▶ **TASK DESCRIPTION**: Please copy out the records that follow exactly as they stand.
** SUPPLIED INFORMATION follows **
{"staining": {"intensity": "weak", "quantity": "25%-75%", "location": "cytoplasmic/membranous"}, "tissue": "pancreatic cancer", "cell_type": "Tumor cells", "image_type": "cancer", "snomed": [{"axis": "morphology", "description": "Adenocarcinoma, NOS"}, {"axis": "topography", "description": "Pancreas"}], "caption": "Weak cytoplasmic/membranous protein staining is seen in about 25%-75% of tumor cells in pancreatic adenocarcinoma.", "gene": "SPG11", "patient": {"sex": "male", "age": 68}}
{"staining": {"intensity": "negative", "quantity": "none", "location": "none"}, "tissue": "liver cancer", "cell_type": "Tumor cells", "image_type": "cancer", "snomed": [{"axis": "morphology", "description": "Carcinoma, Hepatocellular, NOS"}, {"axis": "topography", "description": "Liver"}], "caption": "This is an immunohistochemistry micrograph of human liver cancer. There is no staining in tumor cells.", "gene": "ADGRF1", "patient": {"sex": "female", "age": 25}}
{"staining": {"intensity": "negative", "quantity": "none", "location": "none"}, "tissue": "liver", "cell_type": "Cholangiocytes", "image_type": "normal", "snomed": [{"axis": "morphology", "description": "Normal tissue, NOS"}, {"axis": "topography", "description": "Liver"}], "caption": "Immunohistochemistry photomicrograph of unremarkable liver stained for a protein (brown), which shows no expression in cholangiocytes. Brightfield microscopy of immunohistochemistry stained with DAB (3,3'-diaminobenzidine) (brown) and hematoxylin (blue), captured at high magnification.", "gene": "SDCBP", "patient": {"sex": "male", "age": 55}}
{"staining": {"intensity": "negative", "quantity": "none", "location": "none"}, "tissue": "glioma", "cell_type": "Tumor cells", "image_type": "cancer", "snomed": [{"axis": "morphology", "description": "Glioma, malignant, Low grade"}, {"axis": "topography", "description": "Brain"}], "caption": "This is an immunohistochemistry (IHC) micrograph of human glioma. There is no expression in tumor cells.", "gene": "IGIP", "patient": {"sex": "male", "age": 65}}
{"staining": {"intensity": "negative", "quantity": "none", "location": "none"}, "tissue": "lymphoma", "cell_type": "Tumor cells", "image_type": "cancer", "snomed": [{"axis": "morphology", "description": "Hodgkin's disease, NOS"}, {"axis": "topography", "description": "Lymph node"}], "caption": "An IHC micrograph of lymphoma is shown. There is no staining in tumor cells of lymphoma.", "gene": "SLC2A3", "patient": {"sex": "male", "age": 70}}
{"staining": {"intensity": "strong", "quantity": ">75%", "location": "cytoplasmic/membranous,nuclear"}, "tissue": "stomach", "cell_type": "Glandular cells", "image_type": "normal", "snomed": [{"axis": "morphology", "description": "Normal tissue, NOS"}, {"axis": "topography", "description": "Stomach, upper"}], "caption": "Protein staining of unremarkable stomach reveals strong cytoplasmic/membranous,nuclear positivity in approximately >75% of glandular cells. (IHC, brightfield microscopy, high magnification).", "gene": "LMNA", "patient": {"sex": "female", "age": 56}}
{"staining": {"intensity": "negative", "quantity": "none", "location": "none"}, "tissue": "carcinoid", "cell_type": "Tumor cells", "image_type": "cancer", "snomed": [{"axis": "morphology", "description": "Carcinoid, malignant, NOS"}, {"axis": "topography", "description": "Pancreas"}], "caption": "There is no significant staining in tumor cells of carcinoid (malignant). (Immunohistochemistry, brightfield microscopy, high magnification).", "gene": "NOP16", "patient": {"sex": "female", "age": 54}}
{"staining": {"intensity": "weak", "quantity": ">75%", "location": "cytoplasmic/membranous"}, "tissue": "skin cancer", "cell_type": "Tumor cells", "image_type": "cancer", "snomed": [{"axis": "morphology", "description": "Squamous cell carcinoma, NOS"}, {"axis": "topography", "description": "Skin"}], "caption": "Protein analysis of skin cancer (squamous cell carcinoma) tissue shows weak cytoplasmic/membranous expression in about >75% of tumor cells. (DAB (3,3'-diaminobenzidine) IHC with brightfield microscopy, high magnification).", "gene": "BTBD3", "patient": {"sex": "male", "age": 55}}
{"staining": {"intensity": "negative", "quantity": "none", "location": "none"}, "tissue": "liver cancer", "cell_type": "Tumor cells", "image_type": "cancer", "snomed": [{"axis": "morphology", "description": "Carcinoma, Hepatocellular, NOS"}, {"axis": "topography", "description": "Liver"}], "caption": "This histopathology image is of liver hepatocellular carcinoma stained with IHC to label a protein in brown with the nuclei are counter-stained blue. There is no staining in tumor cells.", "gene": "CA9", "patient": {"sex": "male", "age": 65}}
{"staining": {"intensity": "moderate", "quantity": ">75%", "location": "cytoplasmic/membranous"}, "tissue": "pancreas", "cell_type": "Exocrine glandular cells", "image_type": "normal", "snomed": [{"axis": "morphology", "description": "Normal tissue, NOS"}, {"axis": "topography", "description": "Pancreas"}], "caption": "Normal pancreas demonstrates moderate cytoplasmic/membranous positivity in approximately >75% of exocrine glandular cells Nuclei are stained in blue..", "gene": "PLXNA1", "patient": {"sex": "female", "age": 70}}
** End of SUPPLIED INFORMATION **
▶ **WRITTEN SOLUTION**:
{"staining": {"intensity": "weak", "quantity": "25%-75%", "location": "cytoplasmic/membranous"}, "tissue": "pancreatic cancer", "cell_type": "Tumor cells", "image_type": "cancer", "snomed": [{"axis": "morphology", "description": "Adenocarcinoma, NOS"}, {"axis": "topography", "description": "Pancreas"}], "caption": "Weak cytoplasmic/membranous protein staining is seen in about 25%-75% of tumor cells in pancreatic adenocarcinoma.", "gene": "SPG11", "patient": {"sex": "male", "age": 68}}
{"staining": {"intensity": "negative", "quantity": "none", "location": "none"}, "tissue": "liver cancer", "cell_type": "Tumor cells", "image_type": "cancer", "snomed": [{"axis": "morphology", "description": "Carcinoma, Hepatocellular, NOS"}, {"axis": "topography", "description": "Liver"}], "caption": "This is an immunohistochemistry micrograph of human liver cancer. There is no staining in tumor cells.", "gene": "ADGRF1", "patient": {"sex": "female", "age": 25}}
{"staining": {"intensity": "negative", "quantity": "none", "location": "none"}, "tissue": "liver", "cell_type": "Cholangiocytes", "image_type": "normal", "snomed": [{"axis": "morphology", "description": "Normal tissue, NOS"}, {"axis": "topography", "description": "Liver"}], "caption": "Immunohistochemistry photomicrograph of unremarkable liver stained for a protein (brown), which shows no expression in cholangiocytes. Brightfield microscopy of immunohistochemistry stained with DAB (3,3'-diaminobenzidine) (brown) and hematoxylin (blue), captured at high magnification.", "gene": "SDCBP", "patient": {"sex": "male", "age": 55}}
{"staining": {"intensity": "negative", "quantity": "none", "location": "none"}, "tissue": "glioma", "cell_type": "Tumor cells", "image_type": "cancer", "snomed": [{"axis": "morphology", "description": "Glioma, malignant, Low grade"}, {"axis": "topography", "description": "Brain"}], "caption": "This is an immunohistochemistry (IHC) micrograph of human glioma. There is no expression in tumor cells.", "gene": "IGIP", "patient": {"sex": "male", "age": 65}}
{"staining": {"intensity": "negative", "quantity": "none", "location": "none"}, "tissue": "lymphoma", "cell_type": "Tumor cells", "image_type": "cancer", "snomed": [{"axis": "morphology", "description": "Hodgkin's disease, NOS"}, {"axis": "topography", "description": "Lymph node"}], "caption": "An IHC micrograph of lymphoma is shown. There is no staining in tumor cells of lymphoma.", "gene": "SLC2A3", "patient": {"sex": "male", "age": 70}}
{"staining": {"intensity": "strong", "quantity": ">75%", "location": "cytoplasmic/membranous,nuclear"}, "tissue": "stomach", "cell_type": "Glandular cells", "image_type": "normal", "snomed": [{"axis": "morphology", "description": "Normal tissue, NOS"}, {"axis": "topography", "description": "Stomach, upper"}], "caption": "Protein staining of unremarkable stomach reveals strong cytoplasmic/membranous,nuclear positivity in approximately >75% of glandular cells. (IHC, brightfield microscopy, high magnification).", "gene": "LMNA", "patient": {"sex": "female", "age": 56}}
{"staining": {"intensity": "negative", "quantity": "none", "location": "none"}, "tissue": "carcinoid", "cell_type": "Tumor cells", "image_type": "cancer", "snomed": [{"axis": "morphology", "description": "Carcinoid, malignant, NOS"}, {"axis": "topography", "description": "Pancreas"}], "caption": "There is no significant staining in tumor cells of carcinoid (malignant). (Immunohistochemistry, brightfield microscopy, high magnification).", "gene": "NOP16", "patient": {"sex": "female", "age": 54}}
{"staining": {"intensity": "weak", "quantity": ">75%", "location": "cytoplasmic/membranous"}, "tissue": "skin cancer", "cell_type": "Tumor cells", "image_type": "cancer", "snomed": [{"axis": "morphology", "description": "Squamous cell carcinoma, NOS"}, {"axis": "topography", "description": "Skin"}], "caption": "Protein analysis of skin cancer (squamous cell carcinoma) tissue shows weak cytoplasmic/membranous expression in about >75% of tumor cells. (DAB (3,3'-diaminobenzidine) IHC with brightfield microscopy, high magnification).", "gene": "BTBD3", "patient": {"sex": "male", "age": 55}}
{"staining": {"intensity": "negative", "quantity": "none", "location": "none"}, "tissue": "liver cancer", "cell_type": "Tumor cells", "image_type": "cancer", "snomed": [{"axis": "morphology", "description": "Carcinoma, Hepatocellular, NOS"}, {"axis": "topography", "description": "Liver"}], "caption": "This histopathology image is of liver hepatocellular carcinoma stained with IHC to label a protein in brown with the nuclei are counter-stained blue. There is no staining in tumor cells.", "gene": "CA9", "patient": {"sex": "male", "age": 65}}
{"staining": {"intensity": "moderate", "quantity": ">75%", "location": "cytoplasmic/membranous"}, "tissue": "pancreas", "cell_type": "Exocrine glandular cells", "image_type": "normal", "snomed": [{"axis": "morphology", "description": "Normal tissue, NOS"}, {"axis": "topography", "description": "Pancreas"}], "caption": "Normal pancreas demonstrates moderate cytoplasmic/membranous positivity in approximately >75% of exocrine glandular cells Nuclei are stained in blue..", "gene": "PLXNA1", "patient": {"sex": "female", "age": 70}}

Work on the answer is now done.